Shore: I stumbled upon them while doing stuff for the Arizona LBGT+ History Project. It’s a project that we’re working on with Phoenix Pride. I’ve crossed paths with some of these folks while working on that project. So it was just a matter of going back to them and hoping their calendars were open.
Echo: For the History Project, I was wondering: How well-documented is Arizona’s gay history? Regarding primary sources and documentation, how much of that stuff is readily available?
Shore: That’s the reason for the project: It’s the first time that a considered effort has been put together to track this all down. So, it’s a collaboration with ASU who is the depository for the archives. We’ve been working with them to try and get this history archived and make it accessible to the public. We’ll have some of it up online in about a week. The first wave will be this series of periodicals from the early ’70s to the early ’80s. There’ll also be thousands of photos. In a lot of cases, we don’t know who these folks were. So there’ll be some crowdsourcing going into that where the community can chime in and say “Hey, I know whoever that person is. Oh, and this was there, and it was this event.” Right now we have none of that information.

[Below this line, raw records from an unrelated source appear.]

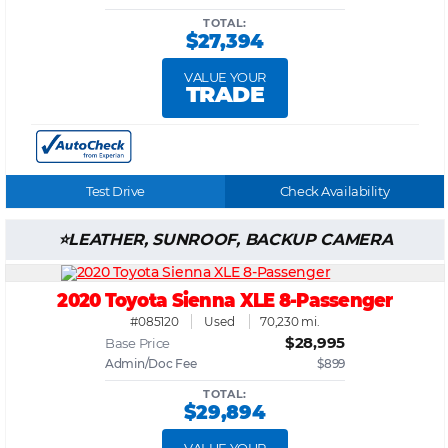
TOTAL:
$27,394
VALUE YOUR
TRADE
Test Drive
Check Availability
LEATHER, SUNROOF, BACKUP CAMERA
2020 Toyota Sienna XLE 8-Passenger
#085120
Used
70,230 mi.
$28,995
Base Price
Admin/Doc Fee
$899
TOTAL:
$29,894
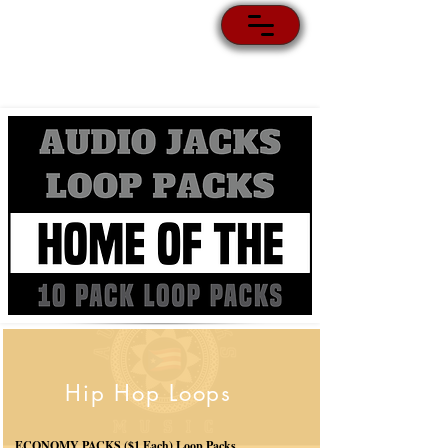
Hip Hop Loops
ECONOMY PACKS ($1 Each) Loop Packs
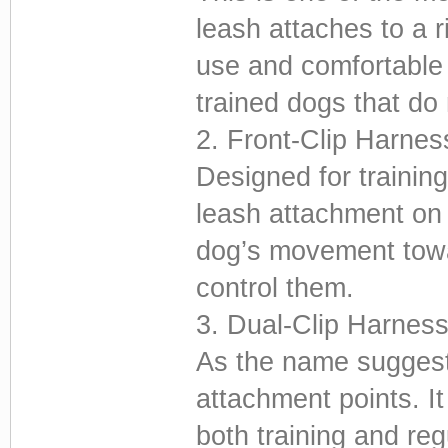
leash attaches to a r
use and comfortable f
trained dogs that do 
2. Front-Clip Harnes
Designed for trainin
leash attachment on 
dog’s movement towar
control them.
3. Dual-Clip Harnes
As the name suggests
attachment points. It 
both training and reg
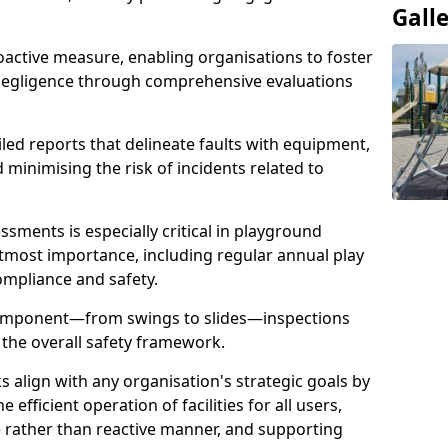
Gall
oactive measure, enabling organisations to foster
 negligence through comprehensive evaluations
iled reports that delineate faults with equipment,
d minimising the risk of incidents related to
sments is especially critical in playground
tmost importance, including regular annual play
ompliance and safety.
component—from swings to slides—inspections
 the overall safety framework.
s align with any organisation's strategic goals by
efficient operation of facilities for all users,
e rather than reactive manner, and supporting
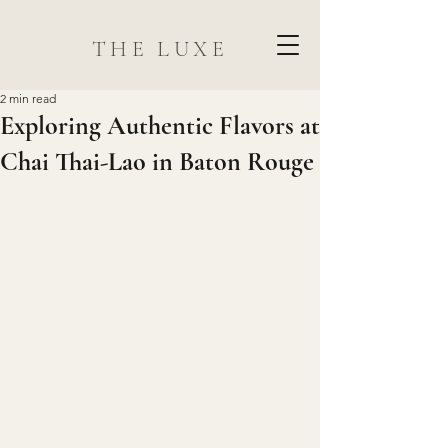
THE LUXE
2 min read
Exploring Authentic Flavors at
Chai Thai-Lao in Baton Rouge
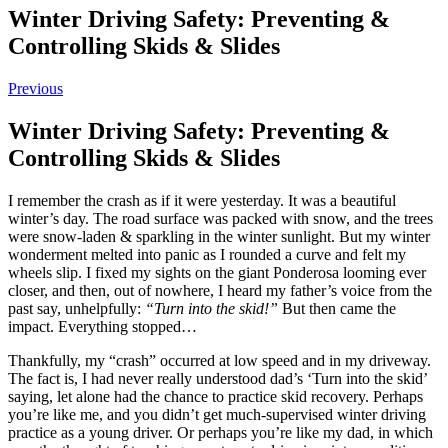
Winter Driving Safety: Preventing &
Controlling Skids & Slides
Previous
Winter Driving Safety: Preventing &
Controlling Skids & Slides
I remember the crash as if it were yesterday. It was a beautiful
winter’s day. The road surface was packed with snow, and the trees
were snow-laden & sparkling in the winter sunlight. But my winter
wonderment melted into panic as I rounded a curve and felt my
wheels slip. I fixed my sights on the giant Ponderosa looming ever
closer, and then, out of nowhere, I heard my father’s voice from the
past say, unhelpfully:
“Turn into the skid!”
But then came the
impact. Everything stopped…
Thankfully, my “crash” occurred at low speed and in my driveway.
The fact is, I had never really understood dad’s ‘Turn into the skid’
saying, let alone had the chance to practice skid recovery. Perhaps
you’re like me, and you didn’t get much-supervised winter driving
practice as a young driver. Or perhaps you’re like my dad, in which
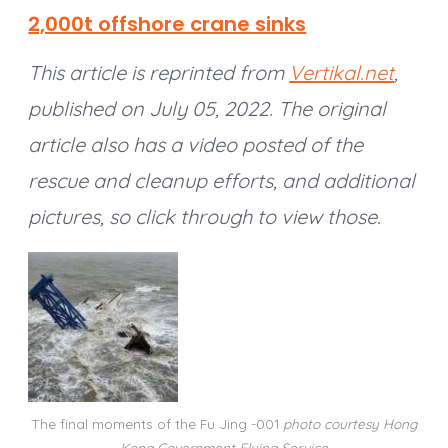
2,000t offshore crane sinks
This article is reprinted from
Vertikal.net
,
published on July 05, 2022.
The original
article also has a video posted of the
rescue and cleanup efforts, and additional
pictures, so click through to view those.
The final moments of the Fu Jing -001
photo courtesy Hong
Kong Government Flying Service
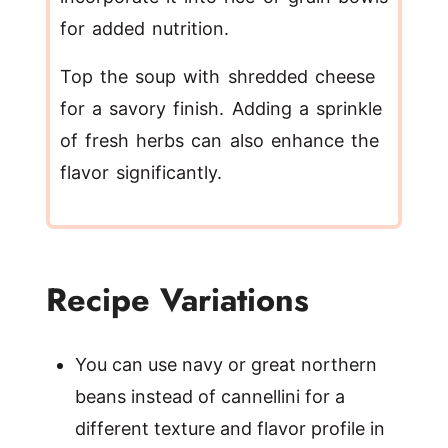
for added nutrition.
Top the soup with shredded cheese
for a savory finish. Adding a sprinkle
of fresh herbs can also enhance the
flavor significantly.
Recipe Variations
You can use navy or great northern
beans instead of cannellini for a
different texture and flavor profile in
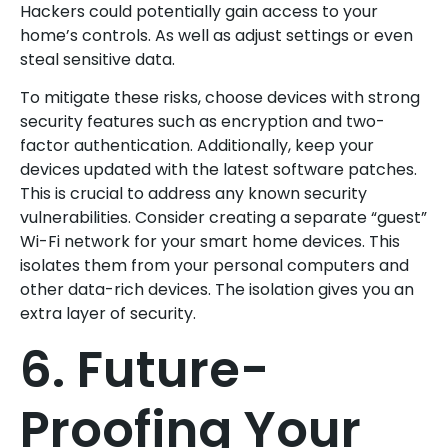
Hackers could potentially gain access to your
home’s controls. As well as adjust settings or even
steal sensitive data.
To mitigate these risks, choose devices with strong
security features such as encryption and two-
factor authentication. Additionally, keep your
devices updated with the latest software patches.
This is crucial to address any known security
vulnerabilities. Consider creating a separate “guest”
Wi-Fi network for your smart home devices. This
isolates them from your personal computers and
other data-rich devices. The isolation gives you an
extra layer of security.
6. Future-
Proofing Your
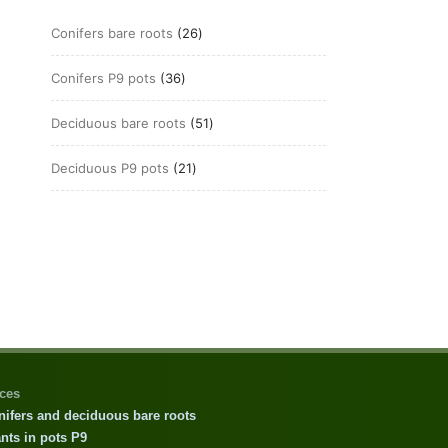
26
Conifers bare roots
26
products
36
Conifers P9 pots
36
products
51
Deciduous bare roots
51
products
21
Deciduous P9 pots
21
products
ices
nifers and deciduous bare roots
nts in pots P9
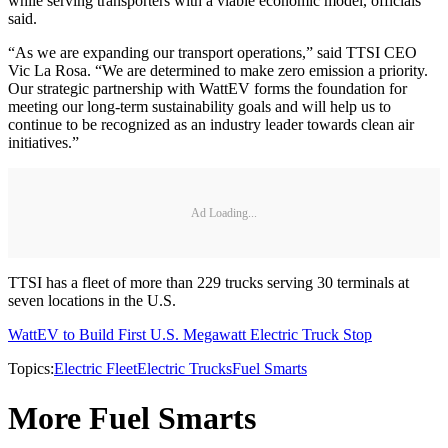
while serving transporters with a viable economic model, officials
said.
“As we are expanding our transport operations,” said TTSI CEO
Vic La Rosa. “We are determined to make zero emission a priority.
Our strategic partnership with WattEV forms the foundation for
meeting our long-term sustainability goals and will help us to
continue to be recognized as an industry leader towards clean air
initiatives.”
Ad Loading...
TTSI has a fleet of more than 229 trucks serving 30 terminals at
seven locations in the U.S.
WattEV to Build First U.S. Megawatt Electric Truck Stop
Topics:
Electric Fleet
Electric Trucks
Fuel Smarts
More Fuel Smarts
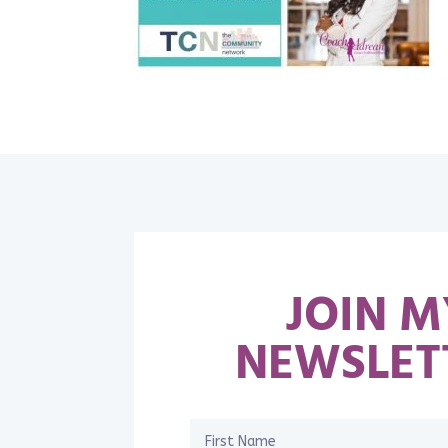
JOIN M
NEWSLET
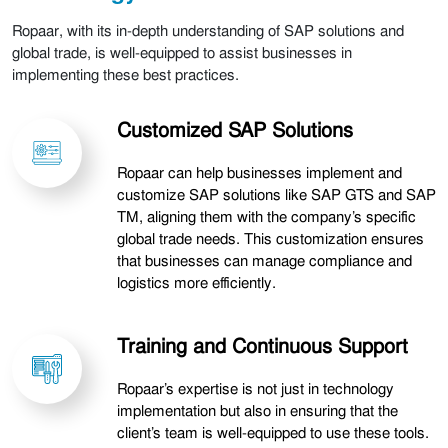
Ropaar, with its in-depth understanding of SAP solutions and
global trade, is well-equipped to assist businesses in
implementing these best practices.
Customized SAP Solutions
Ropaar can help businesses implement and
customize SAP solutions like SAP GTS and SAP
TM, aligning them with the company’s specific
global trade needs. This customization ensures
that businesses can manage compliance and
logistics more efficiently.
Training and Continuous Support
Ropaar’s expertise is not just in technology
implementation but also in ensuring that the
client’s team is well-equipped to use these tools.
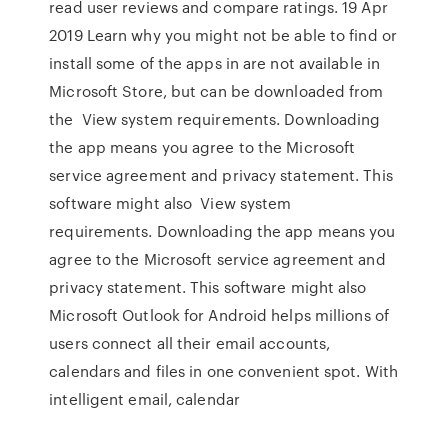
read user reviews and compare ratings. 19 Apr
2019 Learn why you might not be able to find or
install some of the apps in are not available in
Microsoft Store, but can be downloaded from
the View system requirements. Downloading
the app means you agree to the Microsoft
service agreement and privacy statement. This
software might also View system
requirements. Downloading the app means you
agree to the Microsoft service agreement and
privacy statement. This software might also
Microsoft Outlook for Android helps millions of
users connect all their email accounts,
calendars and files in one convenient spot. With
intelligent email, calendar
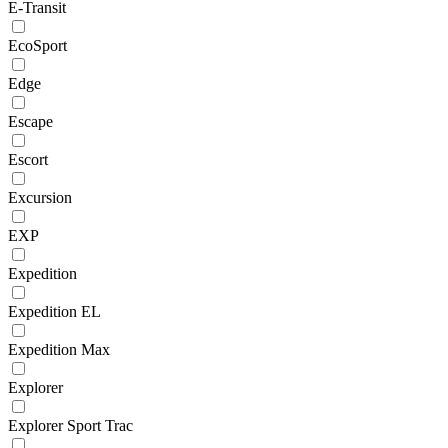
E-Transit
EcoSport
Edge
Escape
Escort
Excursion
EXP
Expedition
Expedition EL
Expedition Max
Explorer
Explorer Sport Trac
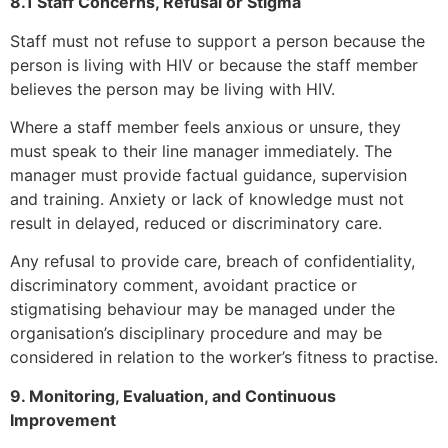
8.1 Staff Concerns, Refusal or Stigma
Staff must not refuse to support a person because the
person is living with HIV or because the staff member
believes the person may be living with HIV.
Where a staff member feels anxious or unsure, they
must speak to their line manager immediately. The
manager must provide factual guidance, supervision
and training. Anxiety or lack of knowledge must not
result in delayed, reduced or discriminatory care.
Any refusal to provide care, breach of confidentiality,
discriminatory comment, avoidant practice or
stigmatising behaviour may be managed under the
organisation’s disciplinary procedure and may be
considered in relation to the worker’s fitness to practise.
9. Monitoring, Evaluation, and Continuous
Improvement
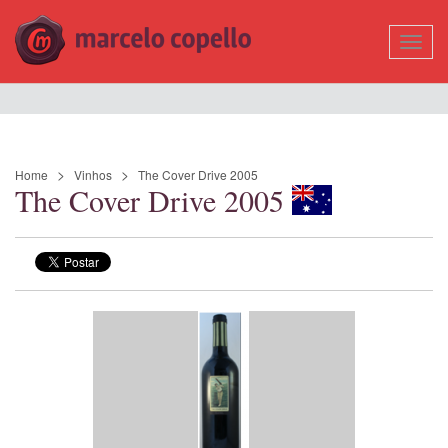
Mostr
Nave
Home
Vinhos
The Cover Drive 2005
The Cover Drive 2005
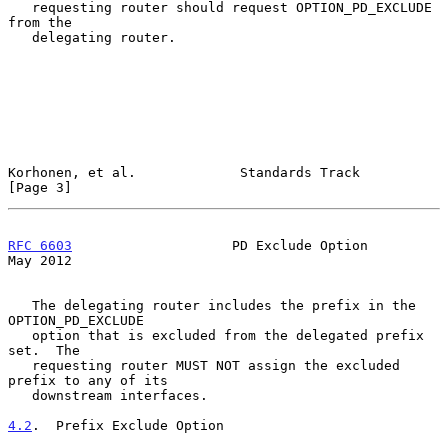
   requesting router should request OPTION_PD_EXCLUDE 
from the

   delegating router.

Korhonen, et al.             Standards Track                    
[Page 3]
RFC 6603
                    PD Exclude Option                   
May 2012
   The delegating router includes the prefix in the 
OPTION_PD_EXCLUDE

   option that is excluded from the delegated prefix 
set.  The

   requesting router MUST NOT assign the excluded 
prefix to any of its

   downstream interfaces.

4.2
.  Prefix Exclude Option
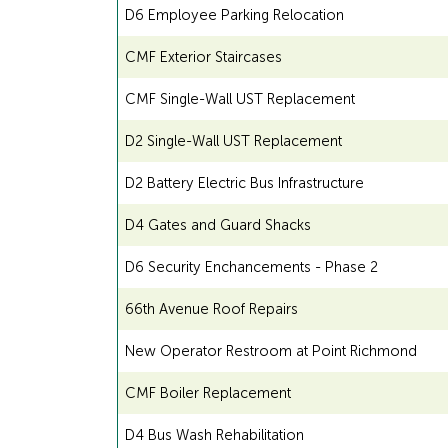
D6 Employee Parking Relocation
CMF Exterior Staircases
CMF Single-Wall UST Replacement
D2 Single-Wall UST Replacement
D2 Battery Electric Bus Infrastructure
D4 Gates and Guard Shacks
D6 Security Enchancements - Phase 2
66th Avenue Roof Repairs
New Operator Restroom at Point Richmond
CMF Boiler Replacement
D4 Bus Wash Rehabilitation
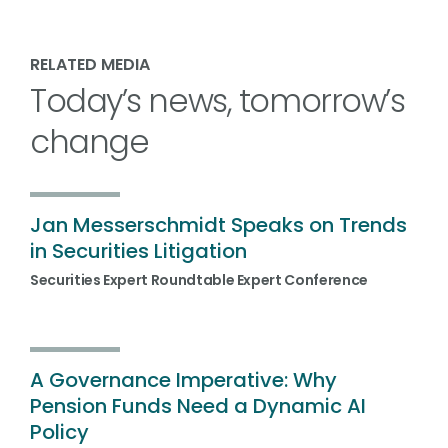
RELATED MEDIA
Today’s news, tomorrow’s
change
Jan Messerschmidt Speaks on Trends
in Securities Litigation
Securities Expert Roundtable Expert Conference
A Governance Imperative: Why
Pension Funds Need a Dynamic AI
Policy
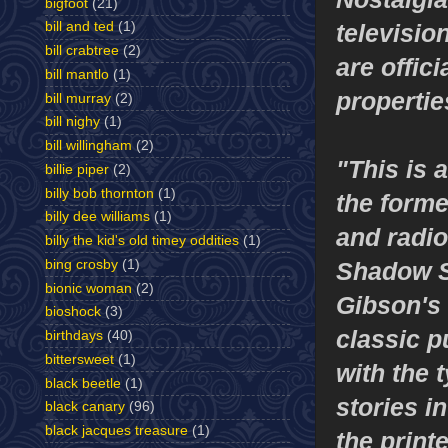
bigfoot
(21)
televisi
bill and ted
(1)
bill crabtree
(2)
are offic
bill mantlo
(1)
propertie
bill murray
(2)
bill nighy
(1)
bill willingham
(2)
"This is 
billie piper
(2)
billy bob thornton
(1)
the forme
billy dee williams
(1)
and radio
billy the kid's old timey oddities
(1)
Shadow S
bing crosby
(1)
bionic woman
(2)
Gibson's 
bioshock
(3)
classic p
birthdays
(40)
bittersweet
(1)
with the t
black beetle
(1)
stories i
black canary
(96)
black jacques treasure
(1)
the print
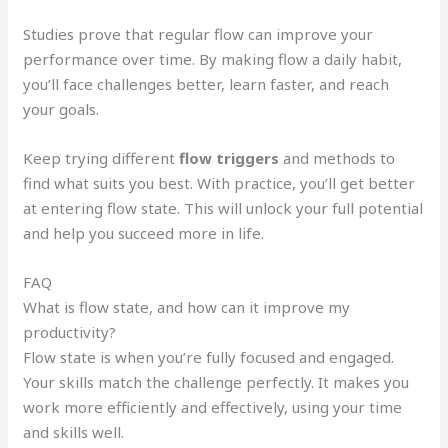
Studies prove that regular flow can improve your
performance over time. By making flow a daily habit,
you’ll face challenges better, learn faster, and reach
your goals.
Keep trying different
flow triggers
and methods to
find what suits you best. With practice, you’ll get better
at entering flow state. This will unlock your full potential
and help you succeed more in life.
FAQ
What is flow state, and how can it improve my
productivity?
Flow state is when you’re fully focused and engaged.
Your skills match the challenge perfectly. It makes you
work more efficiently and effectively, using your time
and skills well.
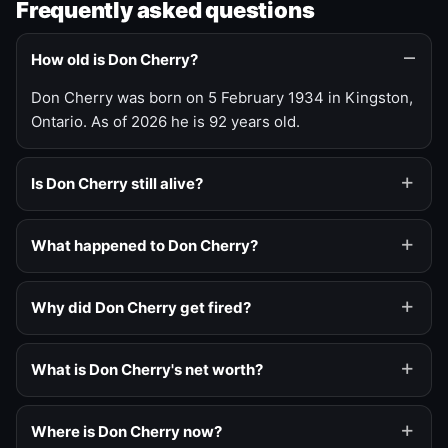
Frequently asked questions
How old is Don Cherry?
Don Cherry was born on 5 February 1934 in Kingston,
Ontario. As of 2026 he is 92 years old.
Is Don Cherry still alive?
What happened to Don Cherry?
Why did Don Cherry get fired?
What is Don Cherry's net worth?
Where is Don Cherry now?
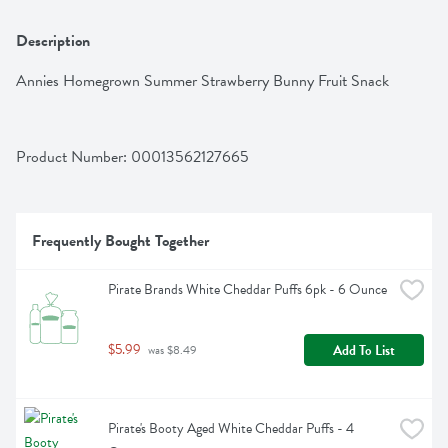
Description
Annies Homegrown Summer Strawberry Bunny Fruit Snack
Product Number: 
00013562127665
Frequently Bought Together
Pirate Brands White Cheddar Puffs 6pk - 6 Ounce
$5.99
Add To List
 was $8.49
Pirate's Booty Aged White Cheddar Puffs - 4 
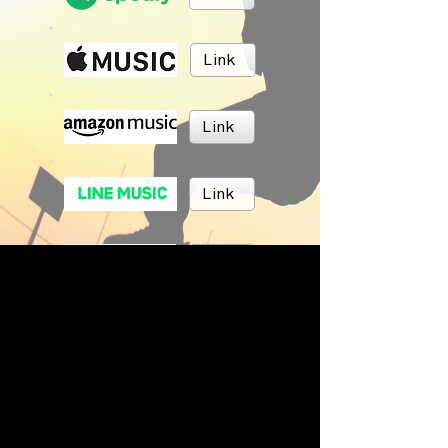
Link
Link
Link
Link
Link
BRUSH MUSIC
Inc.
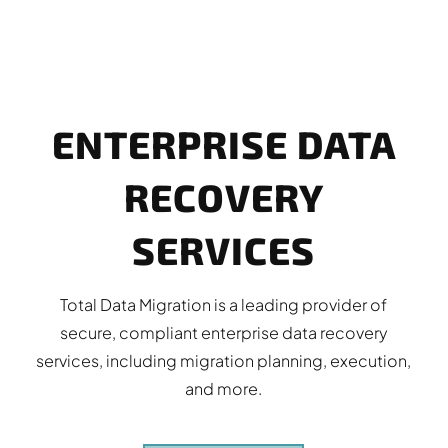
ENTERPRISE DATA
RECOVERY
SERVICES
Total Data Migration is a leading provider of
secure, compliant enterprise data recovery
services, including migration planning, execution,
and more.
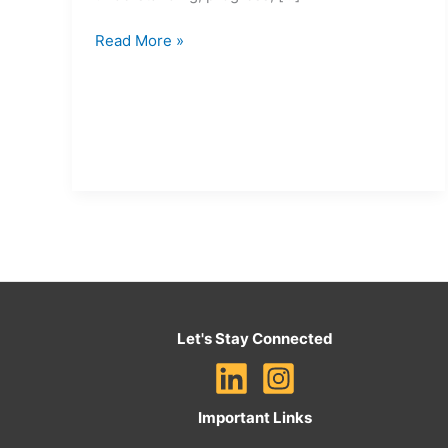
Read More »
Let's Stay Connected
Important Links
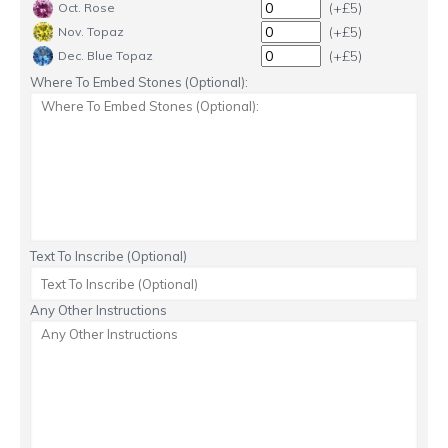
(+£5)
Oct. Rose
(+£5)
Nov. Topaz
(+£5)
Dec. Blue Topaz
Where To Embed Stones (Optional):
Text To Inscribe (Optional)
Any Other Instructions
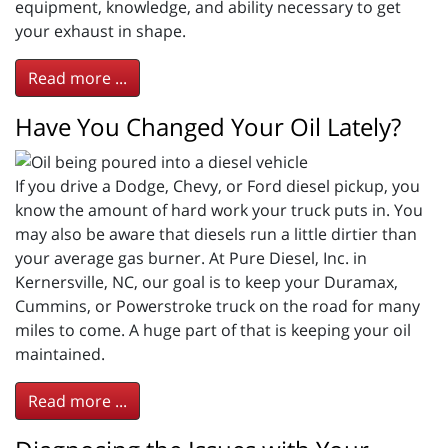
equipment, knowledge, and ability necessary to get
your exhaust in shape.
Read more ...
Have You Changed Your Oil Lately?
If you drive a Dodge, Chevy, or Ford diesel pickup, you
know the amount of hard work your truck puts in. You
may also be aware that diesels run a little dirtier than
your average gas burner. At Pure Diesel, Inc. in
Kernersville, NC, our goal is to keep your Duramax,
Cummins, or Powerstroke truck on the road for many
miles to come. A huge part of that is keeping your oil
maintained.
Read more ...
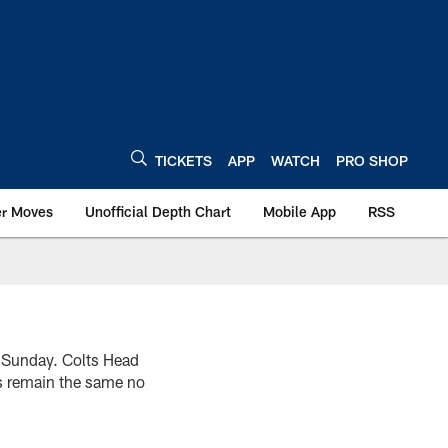
TICKETS
APP
WATCH
PRO SHOP
er Moves
Unofficial Depth Chart
Mobile App
RSS
er Sunday. Colts Head
s remain the same no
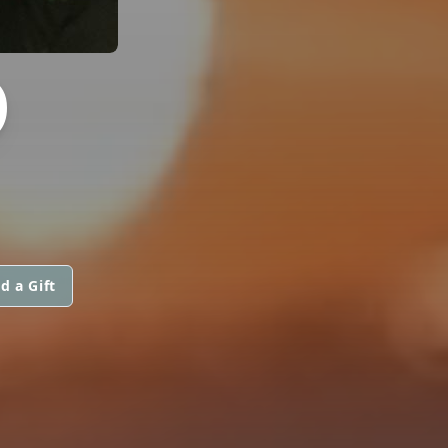
O
d a Gift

Echo: How far back does the History Project go? You had mentioned you had sources from the ’70s- do you have material that extends beyond that?
Shore: We have stuff that goes back to pre-statehood. Especially when you start talking about the Native Americans and the whole idea of Two-Spirit people living outside of those two genders. And the fact that in those communities they were revered for their ability to live outside of the genders. So we have a little bit of earlier history, but a lot of the print stuff doesn’t start to show up until the ’70s.
I did find articles that, uh, did not paint the area in the best light. Stuff like the mayor congratulating the police chief on raiding a gay establishment… But then there are fascinating stories like Nicolai De Raylan, who was a Russian gentleman from Chicago who moved here for his health. After he passed away, they discovered he was a woman as they were getting him ready for burial. His two wives both said, “Oh, no — He was a man.” Wife number one said, “You know, we got a divorce because he was too amorous with chorus girls.” Wife number two was, indeed, a chorus girl.
Echo: That’s amazing.
Shore: Yeah. And he’s actually buried here in Phoenix. The other thing that I wanted to bring to events like Dispelling the Myths was to dig into the history of drag and put it into context. So we explored the theatrical background of where drag got started. I mean, in Shakespeare’s time, young men played so many of the roles that women would play.
Echo: For folks who want to contribute materials to the History Project, what’s the best way for them to reach out?
Shore: They can either contact me or reach out through the Phoenix Pride site. If you go under the Festivals and Events menu, there are three links at the bottom of the page to the project as well as to the Arizona Queer Archive and the BJ Bud Memorial Archives
Echo: Working as a historian, you get to come across all these tantalizing bits of history and lore. Digging into our state’s past, is there anything you’ve uncovered that’s changed how you perceive the culture here?
Shore: Yeah! Several years ago the BJ Bud Memorial Archives was kind of homeless. I was lucky enough to be able to find a space for it to reside in. And then we were pulling out all this stuff, and I was able to see all this material about these radicals from the ’70s and ’80s. I got to see what a rich, vibrant, and connected community there was. There were people putting on plays in their backyard, hosting bingos in their backyards for a variety of causes. It was interesting to see for me to see that there was this rich community and that now that we’re the fifth largest city in the country we still to see for me that there was this rich, vibrant community and as now we’re here the fifth largest city we still have a community.
So it’s a reminder to remember those that got us to this point. These stories, these pioneers, the challenges that have been faced by the LGBT community to get to this point where we’re in a moment of change where now we have gay marriage. It’s about making sure that those pioneers do not get lost because without them we would be.